As you can see from the screen in Figure DMUA.13, you can use the keypad in the center of the dialogue box for entering arithmetic operators, or you can simply type in the information in the “Numeric Expression:” window at the top. You will also note that there are several “Function group:” options at the right in a separate window. These are operations grouped according to type. Scrolling to the bottom allows the user to specify “statistical functions” like means, standard deviations, and so on. You can select whichever operation you need and enter it into the Numeric Expression window by clicking on the up arrow next to the Function Group window.

ANALYSIS FUNCTIONS

Over the course of our study in this book, we will have practice at conducting statistical procedures with SPSS. All of these are accessible through the opening “Analyze” drop-down menu as shown in Figure DMUA.14. The screen in Figure DMUA.14 shows the contents of the Analyze menu. We will not be able to cover all of these in this book, but you will have the opportunity to explore several of the submenu choices.

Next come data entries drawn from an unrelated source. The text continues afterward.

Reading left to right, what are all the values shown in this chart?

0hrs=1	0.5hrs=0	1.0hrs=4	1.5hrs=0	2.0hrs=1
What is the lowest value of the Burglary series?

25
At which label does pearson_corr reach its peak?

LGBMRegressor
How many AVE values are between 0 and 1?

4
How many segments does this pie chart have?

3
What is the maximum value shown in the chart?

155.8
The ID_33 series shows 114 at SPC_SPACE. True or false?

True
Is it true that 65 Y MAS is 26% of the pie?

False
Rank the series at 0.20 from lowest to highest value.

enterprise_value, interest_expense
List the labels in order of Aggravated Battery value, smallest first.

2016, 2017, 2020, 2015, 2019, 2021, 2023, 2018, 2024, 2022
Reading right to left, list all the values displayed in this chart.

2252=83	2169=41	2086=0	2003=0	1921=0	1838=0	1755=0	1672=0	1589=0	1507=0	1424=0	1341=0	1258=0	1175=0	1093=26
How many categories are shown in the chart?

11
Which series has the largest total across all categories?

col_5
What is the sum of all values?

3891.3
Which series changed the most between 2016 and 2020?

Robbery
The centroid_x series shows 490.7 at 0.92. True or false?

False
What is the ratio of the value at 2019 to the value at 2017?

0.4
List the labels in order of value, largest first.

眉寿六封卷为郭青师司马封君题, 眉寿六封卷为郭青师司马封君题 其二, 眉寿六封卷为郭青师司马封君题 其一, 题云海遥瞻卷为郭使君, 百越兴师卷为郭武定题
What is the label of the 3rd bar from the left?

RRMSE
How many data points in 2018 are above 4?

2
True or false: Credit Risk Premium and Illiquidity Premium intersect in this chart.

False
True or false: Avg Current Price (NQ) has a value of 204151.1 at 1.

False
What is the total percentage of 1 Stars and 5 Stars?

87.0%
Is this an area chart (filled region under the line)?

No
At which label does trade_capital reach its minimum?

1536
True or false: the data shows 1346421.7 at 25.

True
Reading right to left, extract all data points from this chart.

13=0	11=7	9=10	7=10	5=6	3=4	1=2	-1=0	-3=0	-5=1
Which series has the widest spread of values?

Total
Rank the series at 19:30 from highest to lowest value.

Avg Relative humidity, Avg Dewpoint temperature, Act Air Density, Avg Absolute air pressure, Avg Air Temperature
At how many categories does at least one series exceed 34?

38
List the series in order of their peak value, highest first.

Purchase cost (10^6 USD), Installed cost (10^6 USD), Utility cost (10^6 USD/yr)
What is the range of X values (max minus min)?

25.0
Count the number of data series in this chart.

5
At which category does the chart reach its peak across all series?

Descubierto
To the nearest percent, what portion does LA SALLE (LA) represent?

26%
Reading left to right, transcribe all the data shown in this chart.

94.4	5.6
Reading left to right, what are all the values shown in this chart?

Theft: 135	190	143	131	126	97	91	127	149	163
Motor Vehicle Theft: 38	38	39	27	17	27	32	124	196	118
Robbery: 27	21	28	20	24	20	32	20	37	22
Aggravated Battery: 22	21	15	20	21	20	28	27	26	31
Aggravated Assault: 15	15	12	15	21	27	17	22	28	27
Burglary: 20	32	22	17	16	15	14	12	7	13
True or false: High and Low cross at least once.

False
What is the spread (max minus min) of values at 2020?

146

Figure DMUA.14. The SPSS Analyze menu options.

web_c21f014

DATA MANAGEMENT UNIT A: USES AND FUNCTIONS

Use and Function SPSS Menus
Read and Import data File–Open Data
Sort the database according to a variable Data–Sort Cases
Arrange output according to different categories of a variable Data–Split File–Organize output by Groups
Compute a new variable or index Transform–Compute Variable

Notes

1 Some of the material in this section is adapted from Abbott (2011) with permission of the publisher.

2 In this example, we are not considering the age, gender, or sex difference of respondent vis-à-vis the respondent’s father. The example illustrates only the process of computing a new index from existing variables.